Instructions to follow → Pick up the quarterly cash flow statement after its last line and continue it.

Source passage →
----------

CONSOLIDATED STATEMENTS OF CASH FLOWS
(In thousands)
(Unaudited)



Three Months Ended March 31,
2004 2003
-------- --------

CASH FLOWS FROM OPERATING ACTIVITIES:
Net (loss) income ...................................................................... $ (1,005) $ 879
Adjustments to reconcile net income to net cash provided by operating activities -
Depreciation ........................................................................ 1,024 1,309
Amortization of CO2 contracts and covenant not-to-compete ........................... 523 206
Amortization and write-off of credit facility issuance costs ........................ 93 750
Change in fair value of derivatives ................................................. - 39
Gain on asset disposals ............................................................. - (44)
Other noncash charges ............................................................... 1,104 -
Changes in components of working capital -
Accounts receivable .............................................................. (7,674) (7,997)
Inventories ...................................................................... 306 3,550
Other current assets ............................................................. 6,818 226
Accounts payable ................................................................. 7,726 7,332
Accrued liabilities .............................................................. (12,518) (194)
-------- --------
Net cash (used in) provided by operating activities ...................................... (3,603) 6,056
-------- --------

CASH FLOWS FROM INVESTING ACTIVITIES:
Additions to property and equipment .................................................... (400) (2,195)

----------

Information shown →
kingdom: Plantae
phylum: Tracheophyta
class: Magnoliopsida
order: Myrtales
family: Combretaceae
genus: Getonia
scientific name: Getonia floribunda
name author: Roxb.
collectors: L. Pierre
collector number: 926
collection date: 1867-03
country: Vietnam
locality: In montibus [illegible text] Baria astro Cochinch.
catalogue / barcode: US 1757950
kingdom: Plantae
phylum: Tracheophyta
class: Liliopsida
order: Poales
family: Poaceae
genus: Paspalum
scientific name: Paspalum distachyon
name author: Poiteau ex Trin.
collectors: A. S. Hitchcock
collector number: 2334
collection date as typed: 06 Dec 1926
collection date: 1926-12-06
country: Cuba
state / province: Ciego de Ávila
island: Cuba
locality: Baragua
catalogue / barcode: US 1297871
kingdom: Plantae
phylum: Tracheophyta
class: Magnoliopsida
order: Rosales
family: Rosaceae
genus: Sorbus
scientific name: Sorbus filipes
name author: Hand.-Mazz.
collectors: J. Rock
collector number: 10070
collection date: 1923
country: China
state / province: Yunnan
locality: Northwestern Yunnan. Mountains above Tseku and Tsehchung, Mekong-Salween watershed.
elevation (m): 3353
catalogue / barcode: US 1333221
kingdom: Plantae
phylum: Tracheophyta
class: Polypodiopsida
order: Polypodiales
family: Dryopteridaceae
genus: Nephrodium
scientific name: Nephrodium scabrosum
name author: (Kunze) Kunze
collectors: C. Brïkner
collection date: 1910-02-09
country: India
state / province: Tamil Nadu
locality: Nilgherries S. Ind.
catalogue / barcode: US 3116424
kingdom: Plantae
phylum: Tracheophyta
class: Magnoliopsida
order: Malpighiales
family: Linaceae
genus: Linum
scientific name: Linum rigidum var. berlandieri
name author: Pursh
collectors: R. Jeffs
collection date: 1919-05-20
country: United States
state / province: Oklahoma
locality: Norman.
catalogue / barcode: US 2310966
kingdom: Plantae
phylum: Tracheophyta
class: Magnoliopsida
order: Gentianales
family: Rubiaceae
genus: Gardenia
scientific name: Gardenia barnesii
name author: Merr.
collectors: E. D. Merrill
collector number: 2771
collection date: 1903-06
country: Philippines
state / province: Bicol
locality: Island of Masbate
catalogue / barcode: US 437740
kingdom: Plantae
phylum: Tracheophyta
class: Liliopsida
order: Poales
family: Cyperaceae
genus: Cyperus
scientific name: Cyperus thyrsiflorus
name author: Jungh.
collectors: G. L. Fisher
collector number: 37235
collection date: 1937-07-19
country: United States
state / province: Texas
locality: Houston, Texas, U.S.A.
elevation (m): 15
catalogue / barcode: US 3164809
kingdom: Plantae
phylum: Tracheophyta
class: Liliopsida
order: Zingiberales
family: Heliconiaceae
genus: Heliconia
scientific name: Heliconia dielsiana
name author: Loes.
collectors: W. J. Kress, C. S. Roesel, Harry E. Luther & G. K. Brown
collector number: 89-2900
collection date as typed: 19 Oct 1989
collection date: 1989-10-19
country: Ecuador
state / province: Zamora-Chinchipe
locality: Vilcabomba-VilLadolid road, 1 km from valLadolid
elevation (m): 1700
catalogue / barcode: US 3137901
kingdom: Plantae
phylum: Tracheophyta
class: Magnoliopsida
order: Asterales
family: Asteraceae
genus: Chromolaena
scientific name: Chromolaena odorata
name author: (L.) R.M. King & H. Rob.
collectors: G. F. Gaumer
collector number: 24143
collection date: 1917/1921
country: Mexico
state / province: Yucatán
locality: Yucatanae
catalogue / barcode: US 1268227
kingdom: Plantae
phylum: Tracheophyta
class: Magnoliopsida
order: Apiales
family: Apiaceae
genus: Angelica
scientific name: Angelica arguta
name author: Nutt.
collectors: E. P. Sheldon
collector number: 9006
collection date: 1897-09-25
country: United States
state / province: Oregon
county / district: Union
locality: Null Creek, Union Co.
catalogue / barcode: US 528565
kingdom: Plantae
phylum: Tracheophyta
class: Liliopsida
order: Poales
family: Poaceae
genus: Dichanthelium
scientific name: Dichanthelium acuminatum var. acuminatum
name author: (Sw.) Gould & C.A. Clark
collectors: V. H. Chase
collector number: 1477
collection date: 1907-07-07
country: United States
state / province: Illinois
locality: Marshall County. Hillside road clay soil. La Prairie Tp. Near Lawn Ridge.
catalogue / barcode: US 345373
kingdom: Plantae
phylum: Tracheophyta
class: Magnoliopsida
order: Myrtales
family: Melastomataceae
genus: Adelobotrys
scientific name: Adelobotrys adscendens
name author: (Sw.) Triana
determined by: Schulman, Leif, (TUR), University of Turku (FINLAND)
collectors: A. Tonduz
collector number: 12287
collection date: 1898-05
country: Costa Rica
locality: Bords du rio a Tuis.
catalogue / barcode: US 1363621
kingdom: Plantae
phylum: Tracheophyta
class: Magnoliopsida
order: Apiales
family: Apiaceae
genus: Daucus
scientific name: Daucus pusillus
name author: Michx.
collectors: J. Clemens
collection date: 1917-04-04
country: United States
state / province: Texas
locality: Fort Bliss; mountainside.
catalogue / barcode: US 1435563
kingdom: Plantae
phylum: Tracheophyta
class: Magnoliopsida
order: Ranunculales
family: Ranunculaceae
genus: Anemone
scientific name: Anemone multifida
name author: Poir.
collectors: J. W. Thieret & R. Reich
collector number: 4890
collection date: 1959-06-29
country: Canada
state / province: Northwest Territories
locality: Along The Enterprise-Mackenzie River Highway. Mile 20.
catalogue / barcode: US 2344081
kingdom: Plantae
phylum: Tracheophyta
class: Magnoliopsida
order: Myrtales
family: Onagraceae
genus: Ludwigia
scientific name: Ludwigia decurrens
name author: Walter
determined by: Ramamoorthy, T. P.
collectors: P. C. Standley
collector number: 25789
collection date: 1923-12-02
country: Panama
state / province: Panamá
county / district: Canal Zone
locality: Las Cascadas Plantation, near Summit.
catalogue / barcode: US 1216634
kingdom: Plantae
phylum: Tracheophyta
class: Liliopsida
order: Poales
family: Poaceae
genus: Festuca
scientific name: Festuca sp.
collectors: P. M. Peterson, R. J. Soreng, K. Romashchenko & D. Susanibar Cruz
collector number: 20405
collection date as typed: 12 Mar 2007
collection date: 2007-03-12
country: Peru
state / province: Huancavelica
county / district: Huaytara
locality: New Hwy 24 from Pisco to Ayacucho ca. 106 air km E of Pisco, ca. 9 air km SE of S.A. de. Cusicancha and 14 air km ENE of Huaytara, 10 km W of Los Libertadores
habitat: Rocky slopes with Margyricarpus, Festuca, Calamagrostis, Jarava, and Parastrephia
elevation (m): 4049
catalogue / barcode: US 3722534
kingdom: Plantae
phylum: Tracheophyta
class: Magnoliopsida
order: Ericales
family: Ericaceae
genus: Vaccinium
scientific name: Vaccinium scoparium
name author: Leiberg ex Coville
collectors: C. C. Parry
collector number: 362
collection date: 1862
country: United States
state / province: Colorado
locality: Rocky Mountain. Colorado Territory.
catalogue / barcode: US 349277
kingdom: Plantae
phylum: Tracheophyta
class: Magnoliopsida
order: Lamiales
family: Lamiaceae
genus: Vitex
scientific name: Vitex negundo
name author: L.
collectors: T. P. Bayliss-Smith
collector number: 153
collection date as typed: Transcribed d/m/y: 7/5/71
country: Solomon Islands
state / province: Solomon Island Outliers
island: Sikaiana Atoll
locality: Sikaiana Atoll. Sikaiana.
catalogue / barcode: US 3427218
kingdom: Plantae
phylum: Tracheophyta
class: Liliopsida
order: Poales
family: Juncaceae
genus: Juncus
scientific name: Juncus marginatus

----------

Task result →
Proceeds from sale of assets ........................................................... - 84
-------- --------
Net cash used in investing activities .................................................... (400) (2,111)
-------- --------

CASH FLOWS FROM FINANCING ACTIVITIES:
Net borrowings (repayments) of debt .................................................... 2,900 (2,000)
Credit facility issuance fees .......................................................... - (1,093)
Distributions to common unitholders .................................................... (1,397) -
Distributions to General Partner ....................................................... (29) -
-------- --------
Net cash provided by (used in) financing activities ...................................... 1,474 (3,093)
-------- --------

Net (decrease) increase in cash and cash equivalents ..................................... (2,529) 852

Cash and cash equivalents at beginning of year ........................................... 2,869 1,071
-------- --------

Cash and cash equivalents at end of period ............................................... $ 340 $ 1,923
======== ========


The accompanying notes are an integral part of these consolidated financial
statements.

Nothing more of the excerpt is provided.